Work to complete: Please give only the number of lines in the listing below that contain "structure".

Data section:
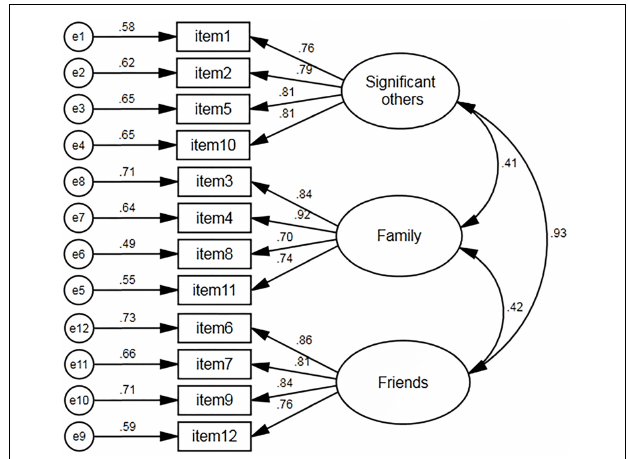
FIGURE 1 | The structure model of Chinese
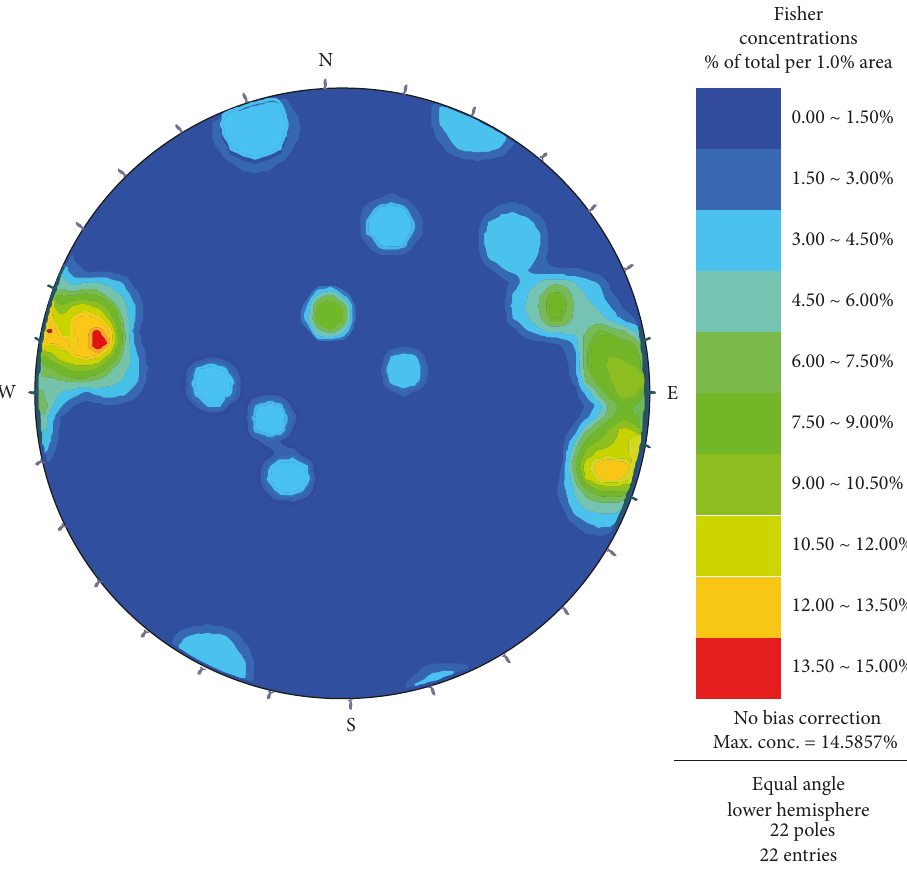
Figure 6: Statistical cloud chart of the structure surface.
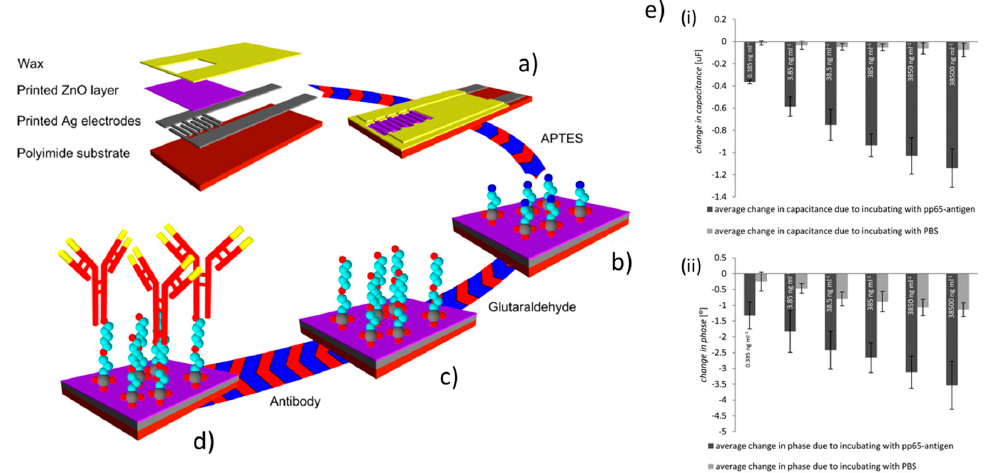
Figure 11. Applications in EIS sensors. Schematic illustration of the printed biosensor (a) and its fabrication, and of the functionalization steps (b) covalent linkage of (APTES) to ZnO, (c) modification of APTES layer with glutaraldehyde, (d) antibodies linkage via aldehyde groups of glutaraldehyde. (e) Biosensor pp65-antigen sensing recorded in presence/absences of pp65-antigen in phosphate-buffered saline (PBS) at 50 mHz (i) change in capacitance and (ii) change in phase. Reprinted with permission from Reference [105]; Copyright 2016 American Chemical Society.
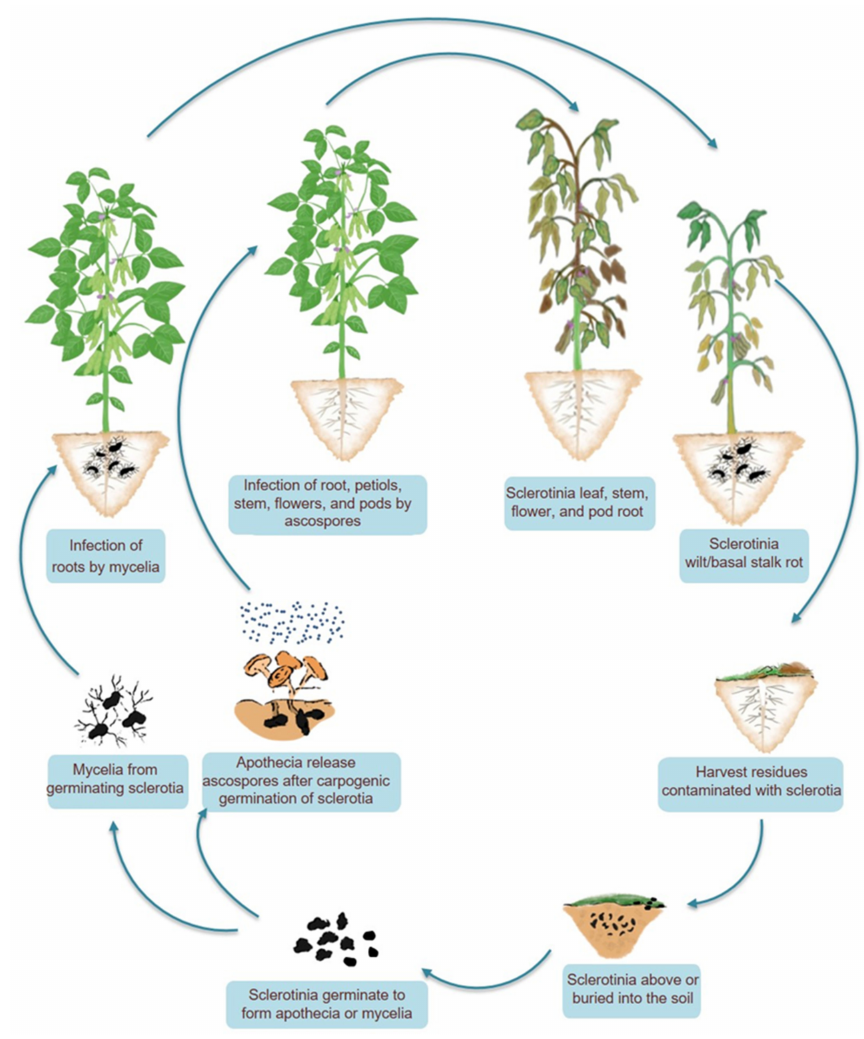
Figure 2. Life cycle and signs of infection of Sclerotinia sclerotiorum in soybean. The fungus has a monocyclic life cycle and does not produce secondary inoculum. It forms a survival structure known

Your solution: 3